The logic which decides which path to use is here https://github.com/dotnet/runtime/blob/main/src/libraries/Sy... and here https://github.com/dotnet/runtime/blob/main/src/coreclr/tool... (this one is used by ILC for NativeAOT but the C++ impl. for the JIT is going to be similar)
The [Intrinsic] annotation is present because such comparisons on strings/arrays/spans are specially recognized in the compiler to be unrolled and inlined whenever one of the arguments has constant length or is a constant string or a span which points to constant data.
int_19h
memcmp is also supposed to be heavily optimized for comparing arrays of bytes since, well, that is literally all that it does.
msvcrt.dll is the C runtime from VC++6 days; a modern (as in, compiled against VC++ released in the last 10 years) C app would use the universal runtime, ucrt.dll. That said, stuff like memcpy or memcmp is normally a compiler intrinsic, and the library version is there only so that you can take an pointer to it and do other such things that require an actual function.
loeg
This has gotta be some sort of modest overhead from calling into C memcmp that is avoided by using the native C# construct, right? There's no reason the two implementations shouldn't be doing essentially the same thing internally.
xnorswap
Outside of the 10 elements case, I don't think it's an overhead issue, the overhead is surely minuscule compared to the 1GB of data in the final tests, which also show a large difference in performance.
I suspect it's that the memcmp in the Visual C++ redistributable isn't as optimised for modern processor instructions as the .NET runtime is.
I'd be interested to see a comparison against a better more optimised runtime library.
Ultimately you're right that neither .NET nor C can magic out performance from a processor that isn't fundamentally there, but it's nice that doing the out-of-the-box approach performs well and doesn't require tricks.
lstodd
might as well mean that msvcrt's memcmp is terrible
groos
This is a little bit of bait and click. Of course, SequenceEquals is not as fast as memcmp in absolute terms. In a C or C++ program memcmp usually translates into a compiler intrinsic under optimization.

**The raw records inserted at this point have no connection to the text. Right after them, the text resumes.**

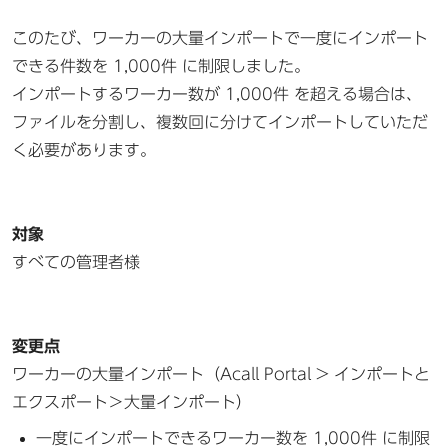
このたび、ワーカーの大量インポートで一度にインポート
できる件数を 1,000件 に制限しました。
インポートするワーカー数が 1,000件 を超える場合は、
ファイルを分割し、複数回に分けてインポートしていただ
く必要があります。
対象
すべての管理者様
変更点
ワーカーの大量インポート（Acall Portal > インポートと
エクスポート＞大量インポート）
一度にインポートできるワーカー数を 1,000件 に制限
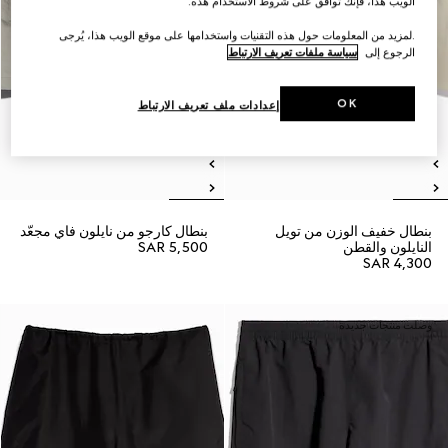
الويب هذا، فإنك توافق على شروط الاستخدام هذه.
.لمزيد من المعلومات حول هذه التقنيات واستخدامها على موقع الويب هذا، يُرجى
الرجوع إلى
سياسة ملفات تعريف الارتباط
OK
إعدادات ملف تعريف الارتباط
بنطال خفيف الوزن من تويل
بنطال كارجو من نايلون فاي مجعّد
النايلون والقطن
SAR 5,500
SAR 4,300
وصلت منتجات جديدة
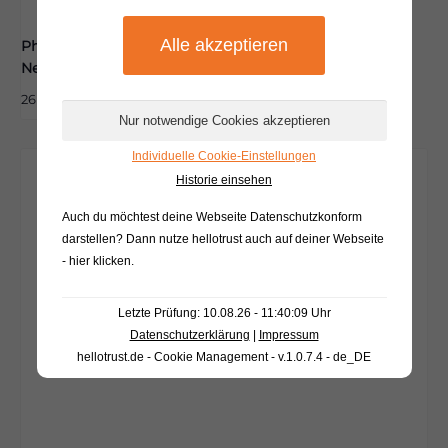
Pharmazeutische Beratung zum
Nebenwirkungsmanagement
26 August|15:00
-
18:00
Individuelle Cookie-Einstellungen
Historie einsehen
Auch du möchtest deine Webseite Datenschutzkonform
darstellen? Dann nutze
hellotrust auch auf deiner Webseite
- hier klicken
.
Letzte Prüfung: 10.08.26 - 11:40:09 Uhr
Datenschutzerklärung
|
Impressum
hellotrust.de - Cookie Management - v.1.0.7.4 - de_DE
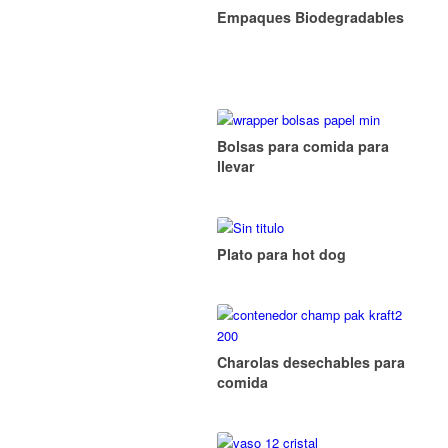
Empaques Biodegradables
Bolsas para comida para
llevar
Plato para hot dog
Charolas desechables para
comida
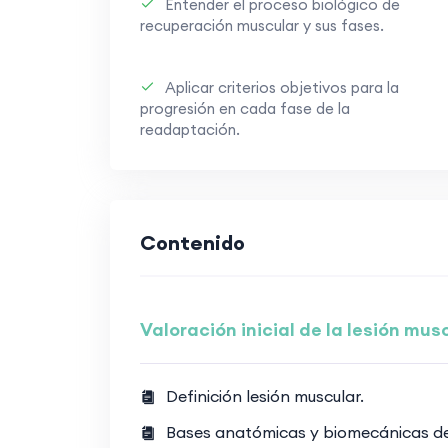
Entender el proceso biológico de
recuperación muscular y sus fases.
Aplicar criterios objetivos para la
progresión en cada fase de la
readaptación.
Contenido
Valoración inicial de la lesión mus
Definición lesión muscular.
Bases anatómicas y biomecánicas de l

It's only slower than SequenceEquals because of P/Invoke and function call overhead while SequenceEquals is probably JIT-compiled into efficient instructions.
iforgotpassword
I don't think it's clickbait. Even though the title doesn't mention C# or .net explicitly it seems clear from that Span<> stuff that this is talking about some higher level language...
neonsunset
You can look at SquenceEqual implementation and see for yourself. It is as fast in absolute terms and likely faster because it can pick the widest supported vectors. Maybe not as unrolled bot mostly because it’s already fast enough.
A more meaningful adventure into microbenchmarking than my last. I look at why we no longer need to P/Invoke memcmp to efficiently compare arrays in C# / .NET.
Old stackoverflow answers are a dangerous form of bit-rot. They get picked up by well-meaning developers and LLMs alike and recreated years after they are out of date.